Diversification

Diversification is another important aspect of your money management plan.  It is a risk management technique where you have an assortment of different types of assets in your portfolio.  The theory behind this is that by investing in a number of uncorrelated assets you will lower the overall risk of your portfolio while increasing it's return.  Although diversification is mainly though of as a technique for long term or swing traders it also is applicable to a day trader.

To have true diversification in your portfolio, you should have a portion of your assets in the various asset classes like stocks, bonds, commodities, options, real estate, cash, etc.  You should also diversify by industry or sector.  An example would be if you like the transportation sector, have an airline, a railroad and a trucking stock, not 3 airline stocks.  You should also diversify by company size and classification.  You would not want to invest in 10 small company stocks or 10 growth stocks.  For bonds, you would want to diversify based on maturities and also category.  You would not want to buy all bonds with 10 year maturities.  You would also not want to buy only corporate bonds and exclude Treasury bonds.  You should also try to diversify by region.  You should mix in some foreign (i.e. non US) investments into your portfolio.  An easy way to diversify is to buy ETFs (exchange traded funds) instead of individual securities.
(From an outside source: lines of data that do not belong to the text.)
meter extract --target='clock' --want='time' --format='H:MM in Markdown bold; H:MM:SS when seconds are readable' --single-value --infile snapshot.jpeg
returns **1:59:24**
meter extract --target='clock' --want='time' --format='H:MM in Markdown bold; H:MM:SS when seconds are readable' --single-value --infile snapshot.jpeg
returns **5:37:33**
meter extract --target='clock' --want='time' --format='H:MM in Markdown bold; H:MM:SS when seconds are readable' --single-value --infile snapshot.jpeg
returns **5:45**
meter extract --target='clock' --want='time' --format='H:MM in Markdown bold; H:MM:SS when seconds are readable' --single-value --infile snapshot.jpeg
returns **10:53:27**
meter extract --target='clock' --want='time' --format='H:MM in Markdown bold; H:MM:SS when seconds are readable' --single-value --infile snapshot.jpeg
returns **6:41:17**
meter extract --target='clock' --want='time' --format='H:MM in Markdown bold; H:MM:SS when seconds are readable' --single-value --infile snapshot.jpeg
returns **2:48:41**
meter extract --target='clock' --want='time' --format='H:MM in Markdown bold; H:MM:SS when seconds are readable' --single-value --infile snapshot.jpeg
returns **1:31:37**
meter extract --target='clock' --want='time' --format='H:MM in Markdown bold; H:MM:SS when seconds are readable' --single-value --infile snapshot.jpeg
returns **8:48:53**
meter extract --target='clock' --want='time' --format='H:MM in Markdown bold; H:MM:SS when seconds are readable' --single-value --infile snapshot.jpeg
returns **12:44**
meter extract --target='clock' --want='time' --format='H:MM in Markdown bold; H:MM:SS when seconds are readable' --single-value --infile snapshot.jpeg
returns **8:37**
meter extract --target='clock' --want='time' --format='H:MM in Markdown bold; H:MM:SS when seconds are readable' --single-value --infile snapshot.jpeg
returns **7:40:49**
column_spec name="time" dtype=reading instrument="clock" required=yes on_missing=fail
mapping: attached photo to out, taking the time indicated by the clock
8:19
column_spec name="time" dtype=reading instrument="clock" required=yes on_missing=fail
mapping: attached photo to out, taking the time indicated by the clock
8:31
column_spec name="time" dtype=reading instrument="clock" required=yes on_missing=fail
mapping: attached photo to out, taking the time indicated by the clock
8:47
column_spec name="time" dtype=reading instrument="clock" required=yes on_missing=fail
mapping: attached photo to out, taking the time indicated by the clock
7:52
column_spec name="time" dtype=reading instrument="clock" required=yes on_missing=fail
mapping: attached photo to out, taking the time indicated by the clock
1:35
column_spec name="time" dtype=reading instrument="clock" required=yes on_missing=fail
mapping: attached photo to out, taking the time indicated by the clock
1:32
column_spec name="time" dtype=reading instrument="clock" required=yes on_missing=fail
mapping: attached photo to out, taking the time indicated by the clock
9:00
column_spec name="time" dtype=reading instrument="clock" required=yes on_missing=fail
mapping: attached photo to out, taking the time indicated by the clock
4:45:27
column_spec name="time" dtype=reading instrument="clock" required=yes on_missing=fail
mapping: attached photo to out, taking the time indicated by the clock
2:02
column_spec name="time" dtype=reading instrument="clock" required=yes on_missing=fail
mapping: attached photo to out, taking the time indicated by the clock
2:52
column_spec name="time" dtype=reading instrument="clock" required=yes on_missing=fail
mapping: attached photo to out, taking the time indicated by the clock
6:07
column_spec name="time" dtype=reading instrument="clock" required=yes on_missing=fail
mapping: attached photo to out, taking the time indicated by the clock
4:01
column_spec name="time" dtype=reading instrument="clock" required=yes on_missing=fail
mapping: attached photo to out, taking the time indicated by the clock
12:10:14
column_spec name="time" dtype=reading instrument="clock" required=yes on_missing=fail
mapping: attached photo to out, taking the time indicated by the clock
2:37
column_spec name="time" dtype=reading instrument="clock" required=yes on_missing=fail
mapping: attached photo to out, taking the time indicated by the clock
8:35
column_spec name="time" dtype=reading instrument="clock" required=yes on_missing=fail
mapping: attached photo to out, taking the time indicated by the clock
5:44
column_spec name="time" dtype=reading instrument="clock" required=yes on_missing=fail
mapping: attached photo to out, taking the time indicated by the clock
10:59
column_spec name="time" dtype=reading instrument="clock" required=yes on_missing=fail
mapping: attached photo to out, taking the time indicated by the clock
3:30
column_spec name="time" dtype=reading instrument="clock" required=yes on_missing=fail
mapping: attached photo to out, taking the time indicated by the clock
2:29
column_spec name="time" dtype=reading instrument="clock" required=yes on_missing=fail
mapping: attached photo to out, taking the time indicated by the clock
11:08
The goal is to invest in securities that are not highly correlated to each other.  High correlation means that the securities seem to trend in the same direction or react the same way to an event.  So for example you don’t want to have 5 positions in semiconductor stock.  Even though this means that you don’t have a large portion of your account in one stock so it is essentially diversified from that perspective, you are overexposed to that sector so it is similar to having just one position in a single semiconductor stock.

For the long term or swing trader, you should have a minimum of 10 positions but no more than 30. 

For the day trader, you should have at least 3 positions but probably no more than 10 positions at any one time.  Any more than that and you cannot properly manage your positions.  You should start with a the 3 positions and then as you get better at trading, increase the number of positions you hold at any one time.

Remember if you add positions and your performance declines, cut back to fewer positions until your performance improves.

Also be aware of over diversification.  To much diversification can be a bad thing because your are being a jack of all trades and a master of none.